*** Excerpted data ***

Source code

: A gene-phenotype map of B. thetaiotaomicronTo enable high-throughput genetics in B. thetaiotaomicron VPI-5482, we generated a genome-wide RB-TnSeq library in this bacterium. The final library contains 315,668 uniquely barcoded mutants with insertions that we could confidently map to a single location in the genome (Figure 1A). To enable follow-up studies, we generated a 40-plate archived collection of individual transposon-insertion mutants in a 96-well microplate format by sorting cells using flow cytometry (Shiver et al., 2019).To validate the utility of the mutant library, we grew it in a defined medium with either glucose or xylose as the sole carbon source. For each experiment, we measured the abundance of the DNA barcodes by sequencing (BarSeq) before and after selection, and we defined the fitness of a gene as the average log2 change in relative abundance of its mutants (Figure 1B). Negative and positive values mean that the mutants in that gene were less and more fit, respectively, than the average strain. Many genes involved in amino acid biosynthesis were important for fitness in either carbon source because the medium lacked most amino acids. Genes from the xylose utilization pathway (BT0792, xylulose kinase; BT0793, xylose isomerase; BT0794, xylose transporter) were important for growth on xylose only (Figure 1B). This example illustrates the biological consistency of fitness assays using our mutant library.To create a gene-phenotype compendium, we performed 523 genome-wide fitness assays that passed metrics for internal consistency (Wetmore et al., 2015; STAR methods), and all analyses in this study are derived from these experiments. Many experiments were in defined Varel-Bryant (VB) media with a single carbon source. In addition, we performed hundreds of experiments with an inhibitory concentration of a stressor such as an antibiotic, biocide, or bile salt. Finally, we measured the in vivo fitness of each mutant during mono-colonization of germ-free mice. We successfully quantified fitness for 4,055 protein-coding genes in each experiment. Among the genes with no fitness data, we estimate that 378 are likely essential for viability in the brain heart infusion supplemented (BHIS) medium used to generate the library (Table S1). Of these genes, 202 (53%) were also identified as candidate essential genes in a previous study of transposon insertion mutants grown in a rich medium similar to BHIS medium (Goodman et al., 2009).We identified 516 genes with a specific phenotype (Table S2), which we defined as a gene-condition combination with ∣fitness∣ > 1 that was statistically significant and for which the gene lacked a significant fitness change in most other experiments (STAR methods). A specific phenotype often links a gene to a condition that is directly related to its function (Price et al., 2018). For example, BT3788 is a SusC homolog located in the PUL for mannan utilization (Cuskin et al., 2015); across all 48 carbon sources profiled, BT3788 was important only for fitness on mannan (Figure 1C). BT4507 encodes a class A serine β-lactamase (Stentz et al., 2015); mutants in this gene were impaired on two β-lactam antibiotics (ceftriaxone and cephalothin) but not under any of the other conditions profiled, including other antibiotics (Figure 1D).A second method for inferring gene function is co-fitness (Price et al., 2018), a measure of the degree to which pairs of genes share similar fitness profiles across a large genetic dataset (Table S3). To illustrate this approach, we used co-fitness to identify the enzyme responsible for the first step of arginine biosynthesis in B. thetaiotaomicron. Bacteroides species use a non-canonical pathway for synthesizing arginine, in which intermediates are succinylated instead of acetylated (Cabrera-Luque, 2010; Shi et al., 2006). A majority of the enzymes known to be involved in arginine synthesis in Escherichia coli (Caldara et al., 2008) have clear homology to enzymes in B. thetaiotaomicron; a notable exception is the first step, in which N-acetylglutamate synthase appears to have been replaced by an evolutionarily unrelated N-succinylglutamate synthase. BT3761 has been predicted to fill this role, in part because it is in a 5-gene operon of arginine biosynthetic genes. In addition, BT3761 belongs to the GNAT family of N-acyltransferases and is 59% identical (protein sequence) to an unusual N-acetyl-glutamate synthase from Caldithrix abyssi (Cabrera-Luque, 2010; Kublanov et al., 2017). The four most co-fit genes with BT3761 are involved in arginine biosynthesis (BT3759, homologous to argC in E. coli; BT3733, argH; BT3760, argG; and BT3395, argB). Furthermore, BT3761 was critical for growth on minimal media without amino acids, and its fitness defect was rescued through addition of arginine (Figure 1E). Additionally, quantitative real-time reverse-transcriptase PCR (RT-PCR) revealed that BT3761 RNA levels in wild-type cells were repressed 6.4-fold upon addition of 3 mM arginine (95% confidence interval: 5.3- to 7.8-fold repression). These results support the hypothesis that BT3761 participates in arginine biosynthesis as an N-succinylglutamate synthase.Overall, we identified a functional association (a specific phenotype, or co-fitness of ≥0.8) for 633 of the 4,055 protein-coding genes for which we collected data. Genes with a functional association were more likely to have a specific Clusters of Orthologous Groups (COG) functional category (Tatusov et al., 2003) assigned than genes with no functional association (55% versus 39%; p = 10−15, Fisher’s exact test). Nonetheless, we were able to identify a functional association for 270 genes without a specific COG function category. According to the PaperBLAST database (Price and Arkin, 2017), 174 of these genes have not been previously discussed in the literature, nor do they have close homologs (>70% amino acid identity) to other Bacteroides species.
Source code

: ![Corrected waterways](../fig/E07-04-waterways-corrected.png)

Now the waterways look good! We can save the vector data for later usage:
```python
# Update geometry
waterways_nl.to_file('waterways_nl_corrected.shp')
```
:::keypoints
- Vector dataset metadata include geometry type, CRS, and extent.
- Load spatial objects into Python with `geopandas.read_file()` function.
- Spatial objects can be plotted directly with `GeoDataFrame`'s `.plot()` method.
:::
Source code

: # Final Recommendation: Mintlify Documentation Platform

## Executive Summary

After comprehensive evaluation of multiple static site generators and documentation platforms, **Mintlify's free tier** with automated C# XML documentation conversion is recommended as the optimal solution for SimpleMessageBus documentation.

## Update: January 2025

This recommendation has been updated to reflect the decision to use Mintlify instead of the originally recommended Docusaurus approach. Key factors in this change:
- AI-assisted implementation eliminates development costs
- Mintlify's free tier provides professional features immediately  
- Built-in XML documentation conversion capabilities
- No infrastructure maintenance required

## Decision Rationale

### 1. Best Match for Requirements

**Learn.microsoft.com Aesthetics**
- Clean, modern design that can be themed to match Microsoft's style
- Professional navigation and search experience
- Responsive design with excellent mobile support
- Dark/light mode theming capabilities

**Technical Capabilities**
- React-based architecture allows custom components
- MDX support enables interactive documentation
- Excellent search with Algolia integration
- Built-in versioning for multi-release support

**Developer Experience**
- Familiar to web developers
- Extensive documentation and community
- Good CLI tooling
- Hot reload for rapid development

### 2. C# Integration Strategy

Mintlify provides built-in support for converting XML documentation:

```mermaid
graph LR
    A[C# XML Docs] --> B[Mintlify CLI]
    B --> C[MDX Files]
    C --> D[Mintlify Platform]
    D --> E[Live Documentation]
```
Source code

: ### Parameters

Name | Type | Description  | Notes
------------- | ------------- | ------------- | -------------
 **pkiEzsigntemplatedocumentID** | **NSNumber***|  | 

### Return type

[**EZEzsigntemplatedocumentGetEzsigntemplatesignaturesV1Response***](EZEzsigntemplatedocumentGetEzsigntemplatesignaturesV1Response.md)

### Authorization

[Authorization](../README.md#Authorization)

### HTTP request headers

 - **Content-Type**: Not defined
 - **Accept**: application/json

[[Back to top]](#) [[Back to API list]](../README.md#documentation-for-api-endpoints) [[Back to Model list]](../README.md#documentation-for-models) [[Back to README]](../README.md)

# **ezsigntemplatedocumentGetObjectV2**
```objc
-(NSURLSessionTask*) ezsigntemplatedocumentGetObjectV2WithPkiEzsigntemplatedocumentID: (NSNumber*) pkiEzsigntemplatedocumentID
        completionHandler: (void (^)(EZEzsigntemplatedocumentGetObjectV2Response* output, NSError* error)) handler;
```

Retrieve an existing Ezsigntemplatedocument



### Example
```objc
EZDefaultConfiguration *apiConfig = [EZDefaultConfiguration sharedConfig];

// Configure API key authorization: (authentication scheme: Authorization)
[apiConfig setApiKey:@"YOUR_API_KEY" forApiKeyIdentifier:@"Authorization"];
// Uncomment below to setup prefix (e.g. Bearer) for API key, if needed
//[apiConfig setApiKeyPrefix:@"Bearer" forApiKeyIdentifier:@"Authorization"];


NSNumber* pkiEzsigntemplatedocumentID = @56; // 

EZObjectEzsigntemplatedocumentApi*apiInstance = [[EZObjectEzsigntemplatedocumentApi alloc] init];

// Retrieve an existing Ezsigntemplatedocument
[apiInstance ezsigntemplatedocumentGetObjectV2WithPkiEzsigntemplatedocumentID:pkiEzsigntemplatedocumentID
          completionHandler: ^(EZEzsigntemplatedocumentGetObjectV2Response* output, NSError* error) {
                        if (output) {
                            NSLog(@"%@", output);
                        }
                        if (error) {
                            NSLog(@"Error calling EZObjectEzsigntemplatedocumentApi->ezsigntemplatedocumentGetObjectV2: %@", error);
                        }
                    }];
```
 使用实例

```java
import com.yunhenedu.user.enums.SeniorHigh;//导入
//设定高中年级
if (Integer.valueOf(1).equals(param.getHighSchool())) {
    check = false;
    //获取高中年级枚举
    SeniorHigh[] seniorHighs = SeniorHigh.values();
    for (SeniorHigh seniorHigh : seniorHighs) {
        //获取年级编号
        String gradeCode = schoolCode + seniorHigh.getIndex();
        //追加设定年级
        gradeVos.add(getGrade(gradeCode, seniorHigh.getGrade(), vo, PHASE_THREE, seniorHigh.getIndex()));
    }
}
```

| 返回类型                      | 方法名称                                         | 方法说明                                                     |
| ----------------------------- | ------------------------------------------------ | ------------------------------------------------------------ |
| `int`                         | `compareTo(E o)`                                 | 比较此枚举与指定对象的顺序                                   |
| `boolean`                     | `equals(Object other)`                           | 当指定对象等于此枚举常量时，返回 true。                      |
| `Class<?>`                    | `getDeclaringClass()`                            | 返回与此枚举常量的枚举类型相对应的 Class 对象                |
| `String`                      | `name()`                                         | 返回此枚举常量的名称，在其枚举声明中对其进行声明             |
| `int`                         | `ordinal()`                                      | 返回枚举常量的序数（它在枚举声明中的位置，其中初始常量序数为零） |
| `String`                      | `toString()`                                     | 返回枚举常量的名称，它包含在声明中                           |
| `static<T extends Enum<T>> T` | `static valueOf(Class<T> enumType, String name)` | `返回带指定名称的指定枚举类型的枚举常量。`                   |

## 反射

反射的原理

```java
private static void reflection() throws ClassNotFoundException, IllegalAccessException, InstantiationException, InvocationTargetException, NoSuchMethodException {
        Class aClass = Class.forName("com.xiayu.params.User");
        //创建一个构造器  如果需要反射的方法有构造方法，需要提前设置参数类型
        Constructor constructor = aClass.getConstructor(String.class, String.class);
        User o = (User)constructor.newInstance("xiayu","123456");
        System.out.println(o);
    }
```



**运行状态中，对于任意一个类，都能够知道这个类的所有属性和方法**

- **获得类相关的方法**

*** End of Excerpted data ***

Only one stretch of the records above is wanted: the lines between the one holding "- Mintlify's free" and the one holding "- Clean, modern", inclusive, reproduced exactly.

- Mintlify's free tier provides professional features immediately  
- Built-in XML documentation conversion capabilities
- No infrastructure maintenance required

## Decision Rationale

### 1. Best Match for Requirements

**Learn.microsoft.com Aesthetics**
- Clean, modern design that can be themed to match Microsoft's style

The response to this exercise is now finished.